## Problems:
[1] From the thread on stack and heap speed, pull out the passage that begins at the words "Yes, the problem" and stops after the words "is the problem.".
[2] Decide whether each statement agrees with the thread on stack and heap speed. Answer yes or no, and quote the words from the thread that settle it.
(a) The stack is nearly always in the CPU cache because it gets used so often.
(b) Loading a 64-byte memory area that hasn't been visited in a while makes the CPU wait about as long as it takes to run 1,000 instructions.
(c) Prefetch instructions always make a program faster.

## Reading passage:
On Mon, Dec 01, 2014 at 08:22:59PM +0000, Suliman via Digitalmars-d-learn wrote:
> Could anybody explain why there is opinion that stack is fast and the heap is slow. All of them are located in the same memory. So the access time should be equal.

That may be true 15 years ago, it's not true today with multilevel CPU caches. The stack is basically always "hot" in the CPU cache because it's very frequently accessed (function calls, function returns, temporaries, local variables, etc.), so accessing stuff on the stack almost always hits the cache. Accessing stuff on the heap is likely to incur a cache miss, so the CPU has to go and fetch it from RAM (sloooow).

Not to mention, allocating stuff on the heap incurs a lot of overhead to keep track of which parts of memory is in use or free, whereas allocating stuff on the stack is just bumping a pointer (and compilers usually combine several stack allocations into a single instruction that allocates all of them at once -- optimizers will even elide pointer bumps if the total required size for local variables is already known in advance and the end of the allocated region doesn't need to be used -- e.g. the function never calls another function). Also, allocating on the heap generates garbage for the GC to collect.

Also, heap-allocated objects tend to require pointer dereferences to access, which means higher chance of CPU cache miss (the pointer and the target data may be in two different RAM pages, so the CPU may have to do the RAM roundtrip *twice* -- this is esp. true for virtual function calls).


T

-- 
Живёшь только однажды.

On Monday, 1 December 2014 at 20:23:00 UTC, Suliman wrote:
> Could anybody explain why there is opinion that stack is fast and the heap is slow. All of them are located in the same memory. So the access time should be equal.

Yes, the problem is that if you load from a memory area (of 64 bytes) that has not been visisted in a while then the cpu will have to wait for approximately the same time it takes to execute 100 instructions. So if you touch a 64 byte block every 20 instructions that needs to be loaded from RAM you end up with the CPU being 80% underutilized…

The throughput is actually quite nice, but the latency is the problem.

It is possible to tell the cpu to prefetch new areas of memory ahead of time, but then you have to do it 100 instructions before you actually access it… Which is hard to get right and might be slower if the memory was already loaded into the caches anyway. On some CPUs the prefetch instructions can be counterproductive…

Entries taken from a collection
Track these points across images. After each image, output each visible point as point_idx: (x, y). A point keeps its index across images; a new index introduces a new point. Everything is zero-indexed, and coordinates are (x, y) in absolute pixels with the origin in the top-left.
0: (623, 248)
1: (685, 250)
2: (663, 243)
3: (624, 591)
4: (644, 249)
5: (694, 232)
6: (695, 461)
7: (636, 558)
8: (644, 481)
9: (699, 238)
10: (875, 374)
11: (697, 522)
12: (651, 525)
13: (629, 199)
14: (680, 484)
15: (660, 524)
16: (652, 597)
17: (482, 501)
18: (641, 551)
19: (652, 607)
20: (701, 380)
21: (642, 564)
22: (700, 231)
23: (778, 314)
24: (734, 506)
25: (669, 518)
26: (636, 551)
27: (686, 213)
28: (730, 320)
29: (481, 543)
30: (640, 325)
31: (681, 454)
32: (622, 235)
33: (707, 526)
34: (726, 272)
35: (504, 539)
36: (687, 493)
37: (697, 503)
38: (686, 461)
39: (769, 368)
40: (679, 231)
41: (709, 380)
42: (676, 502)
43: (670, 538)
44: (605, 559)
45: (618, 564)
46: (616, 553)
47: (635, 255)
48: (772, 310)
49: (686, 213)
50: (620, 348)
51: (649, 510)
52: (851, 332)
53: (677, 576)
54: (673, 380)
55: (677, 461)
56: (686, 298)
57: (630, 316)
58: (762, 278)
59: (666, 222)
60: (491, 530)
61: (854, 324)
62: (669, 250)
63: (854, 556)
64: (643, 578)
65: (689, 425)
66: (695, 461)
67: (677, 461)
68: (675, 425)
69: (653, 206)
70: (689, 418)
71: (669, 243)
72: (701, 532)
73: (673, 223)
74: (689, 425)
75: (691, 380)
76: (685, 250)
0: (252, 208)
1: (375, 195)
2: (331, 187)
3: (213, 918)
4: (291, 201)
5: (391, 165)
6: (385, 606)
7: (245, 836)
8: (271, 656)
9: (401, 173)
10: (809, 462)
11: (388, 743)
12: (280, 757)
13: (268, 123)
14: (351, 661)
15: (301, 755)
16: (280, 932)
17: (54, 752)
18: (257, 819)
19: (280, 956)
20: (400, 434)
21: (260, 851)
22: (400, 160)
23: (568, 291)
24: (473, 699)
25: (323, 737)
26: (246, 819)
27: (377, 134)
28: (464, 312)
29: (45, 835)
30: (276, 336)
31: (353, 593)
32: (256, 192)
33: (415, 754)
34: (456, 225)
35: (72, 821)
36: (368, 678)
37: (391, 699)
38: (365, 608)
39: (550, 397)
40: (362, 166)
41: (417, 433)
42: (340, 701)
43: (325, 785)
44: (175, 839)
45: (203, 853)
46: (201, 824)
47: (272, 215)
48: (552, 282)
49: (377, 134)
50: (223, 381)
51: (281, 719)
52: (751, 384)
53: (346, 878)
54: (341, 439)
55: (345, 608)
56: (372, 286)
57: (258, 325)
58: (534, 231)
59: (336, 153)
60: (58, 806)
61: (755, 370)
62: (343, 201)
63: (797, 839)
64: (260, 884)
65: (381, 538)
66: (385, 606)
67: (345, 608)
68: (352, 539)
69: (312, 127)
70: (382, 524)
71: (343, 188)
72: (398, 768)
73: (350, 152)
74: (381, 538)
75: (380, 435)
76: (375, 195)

## Answers provided:
[1]
Yes, the problem is that if you load from a memory area (of 64 bytes) that has not been visisted in a while then the cpu will have to wait for approximately the same time it takes to execute 100 instructions. So if you touch a 64 byte block every 20 instructions that needs to be loaded from RAM you end up with the CPU being 80% underutilized…

The throughput is actually quite nice, but the latency is the problem.

[2]
(a) Yes: "The stack is basically always "hot" in the CPU cache because it's very frequently accessed"
(b) No: "the cpu will have to wait for approximately the same time it takes to execute 100 instructions"
(c) No: "On some CPUs the prefetch instructions can be counterproductive…"